Son discours va plus loin : "Le but, c'est aussi de montrer les dérives autoritaires des états dits démocratiques, incrimine-t-il. La France n'est pas celle qu'ils veulent montrer au monde !" Pour lui, "la France actuelle, ce n'est pas seulement celle de la cérémonie d'ouverture sur la Seine, c'est aussi celle qui vide et 'sanitarise' ses rues, qui expulse ses étudiants précaires de chez eux."
"Ce qui me révolte vraiment, ce sont toutes ces questions sociales. Mon objectif, finalement, c'est plutôt de rendre visible les invisibles."

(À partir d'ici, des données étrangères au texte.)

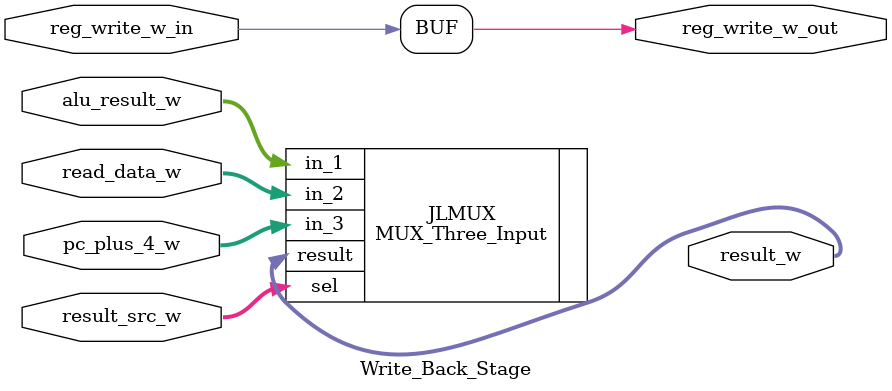
<source format=v>
module Write_Back_Stage(
	
	//input ports
    input	wire 			reg_write_w_in		,
    input 	wire	[1:0] 	result_src_w		,
    input 	wire 	[31:0] 	alu_result_w		, 
    input 	wire 	[31:0] 	read_data_w			, 
    input 	wire 	[31:0]	pc_plus_4_w			,
        
    //oitput ports
    output	wire 			reg_write_w_out		,
    output 	wire 	[31:0] 	result_w			
        
);
	MUX_Three_Input JLMUX(
		
		.in_1	(alu_result_w	)	,
		.in_2	(read_data_w	)	,
		.in_3	(pc_plus_4_w	)	,
		.sel	(result_src_w	) 	,

		.result (result_w		)
	);

	assign reg_write_w_out = reg_write_w_in ;
endmodule
</source>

Michel, sélectionné parmi les 45 000 bénévoles des JOP de Paris 2024à franceinfo: sport
Depuis plusieurs mois, Michel réfléchit aux différentes actions qu'il pourrait mener. Il refuse d'en dévoiler les contours, mais espère pouvoir mener "une action qui fera du bruit, et qui viendra perturber la bonne organisation et la diffusion TV" de l'épreuve à laquelle il a été affecté. Pour cela, il cherche à se rapprocher d'un collectif ou d'un groupe organisé, avec lequel il partagerait "certaines valeurs" et la volonté de porter des revendications communes. Mais dans le cas où ses prises de contact resteraient infructueuses, il se lancera dans une manifestation individuelle. Son choix n’est pas encore arrêté.